Data Efficiency: Efficient alignment design using only 49 samples for proxy validation and a small subset for MetaRM training.

Limitations & Future Work¶

The assumption that "likelihood = correctness" is not strictly true; models with styles similar to human annotators might receive inflated rewards.
Extraction of Core HC depends on strong external LLMs, introducing costs and potential biases that MetaRM might amplify.
Online MetaRM increases training complexity and wall-clock time; detailed efficiency analysis is missing.
Verification is limited to pairwise tasks; it remains to be seen if solution space bias exists in listwise or scalar tasks.
Lack of human evaluation for actual critique quality in strict comparison with verifier-based RL (e.g., updated RM-R1).

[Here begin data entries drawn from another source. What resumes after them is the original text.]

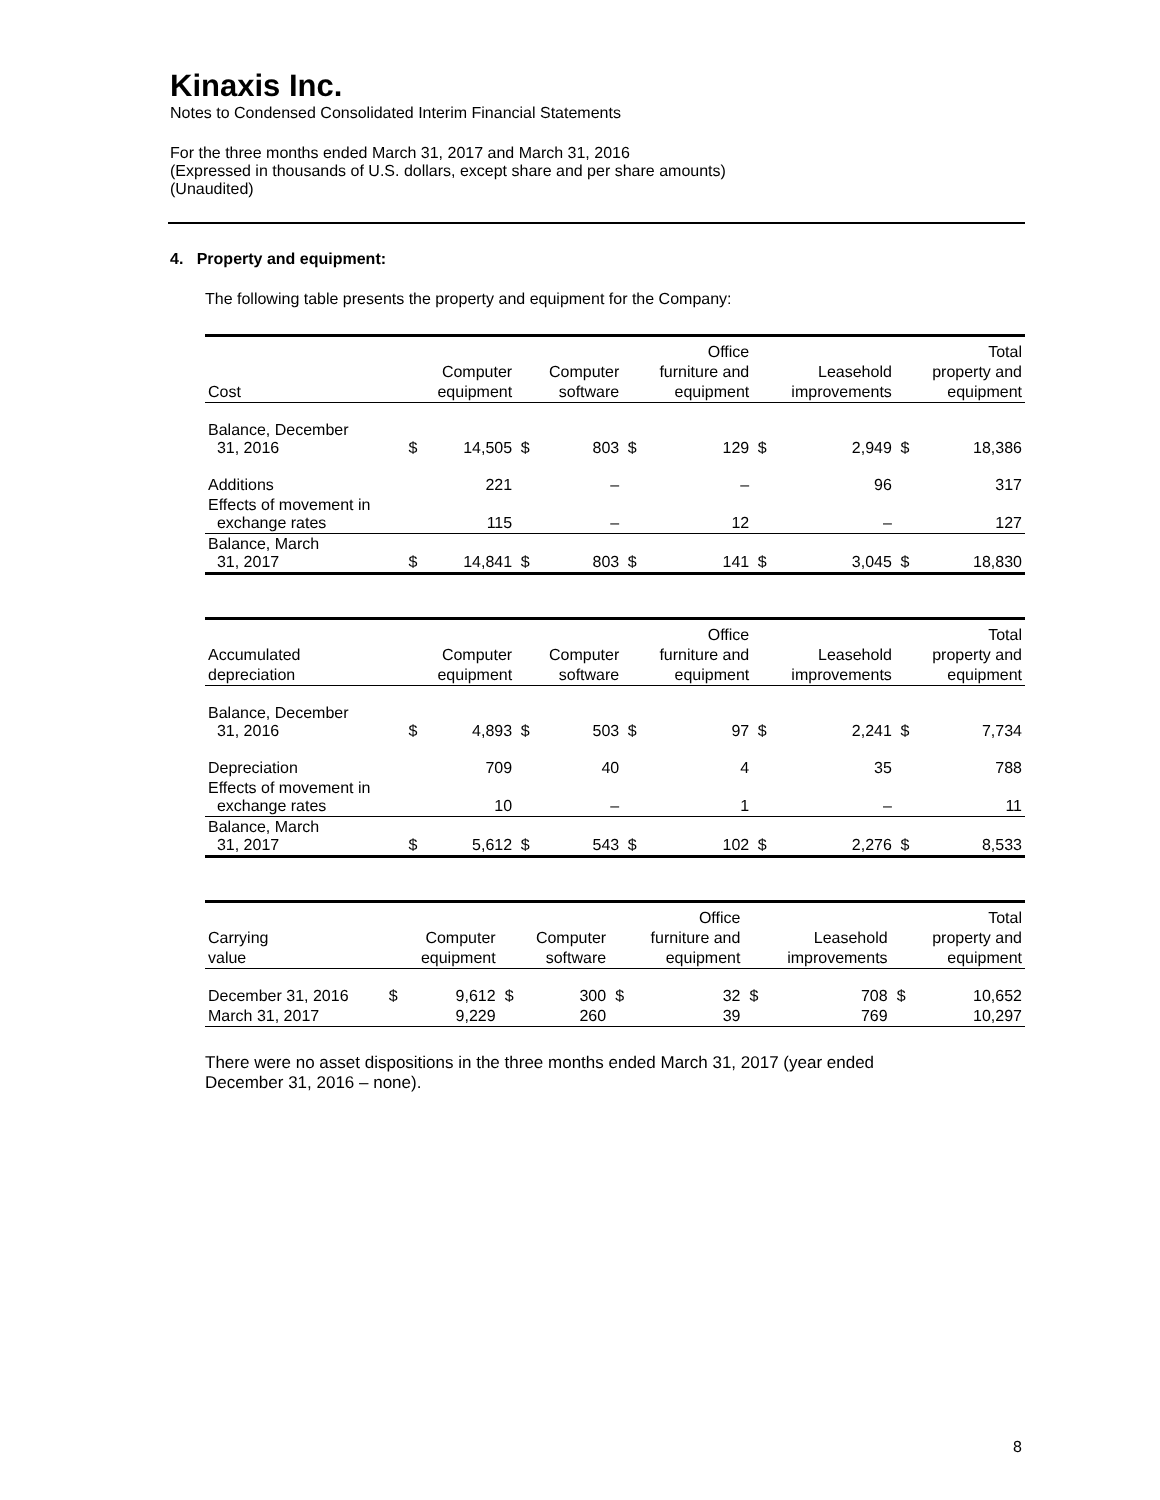Kinaxis Inc.
Notes to Condensed Consolidated Interim Financial Statements
For the three months ended March 31, 2017 and March 31, 2016
(Expressed in thousands of U.S. dollars, except share and per share amounts)
(Unaudited)
4. Property and equipment:
The following table presents the property and equipment for the Company:
| | | | | | | Office | | | | Total |
| --- | --- | --- | --- | --- | --- | --- | --- | --- | --- | --- |
| | | Computer | | Computer | | furniture and | | Leasehold | | property and |
| Cost | | equipment | | software | | equipment | | improvements | | equipment |
| Balance, December 31, 2016 | $ | 14,505 | $ | 803 | $ | 129 | $ | 2,949 | $ | 18,386 |
| Additions | | 221 | | – | | – | | 96 | | 317 |
| Effects of movement in exchange rates | | 115 | | – | | 12 | | – | | 127 |
| Balance, March 31, 2017 | $ | 14,841 | $ | 803 | $ | 141 | $ | 3,045 | $ | 18,830 |
| | | | | | | Office | | | | Total |
| --- | --- | --- | --- | --- | --- | --- | --- | --- | --- | --- |
| Accumulated | | Computer | | Computer | | furniture and | | Leasehold | | property and |
| depreciation | | equipment | | software | | equipment | | improvements | | equipment |
| Balance, December 31, 2016 | $ | 4,893 | $ | 503 | $ | 97 | $ | 2,241 | $ | 7,734 |
| Depreciation | | 709 | | 40 | | 4 | | 35 | | 788 |
| Effects of movement in exchange rates | | 10 | | – | | 1 | | – | | 11 |
| Balance, March 31, 2017 | $ | 5,612 | $ | 543 | $ | 102 | $ | 2,276 | $ | 8,533 |
| | | | | | | Office | | | | Total |
| --- | --- | --- | --- | --- | --- | --- | --- | --- | --- | --- |
| Carrying | | Computer | | Computer | | furniture and | | Leasehold | | property and |
| value | | equipment | | software | | equipment | | improvements | | equipment |
| December 31, 2016 | $ | 9,612 | $ | 300 | $ | 32 | $ | 708 | $ | 10,652 |
| March 31, 2017 | | 9,229 | | 260 | | 39 | | 769 | | 10,297 |
There were no asset dispositions in the three months ended March 31, 2017 (year ended
December 31, 2016 – none).
8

vs. Outcome-only GRPO GRM (RM-R1, Wang 2025c): Directly uses these as baselines, quantifies their critique failure rates, and provides a dual-reward fix.
vs. PRM (Process Reward Model): While PRMs provide stepwise rewards for math, this work provides critique-level rewards; both share the philosophy that process supervision is superior.
vs. RLAIF / Constitutional AI: Uses human critiques as a ground truth to distill into MetaRM, offering better interpretability and control than pure AI feedback.
Cross-task Insight: Online MetaRM updates can be generalized to any scenario where reward models fail due to policy drift (agent reward shaping, code, video generation).

Rating¶

Novelty: ⭐⭐⭐⭐ (Framework connecting solution space to supervision quality + Core HC + Online MetaRM).
Experimental Thoroughness: ⭐⭐⭐⭐ (Multi-benchmark + proxy comparison + critique analysis; lacks large-scale human eval).
Writing Quality: ⭐⭐⭐⭐ (Intuitive motivation, clear equations, and contributions).
Value: ⭐⭐⭐⭐ (Addresses missing process supervision in GRMs with high transferability to existing RLHF pipelines).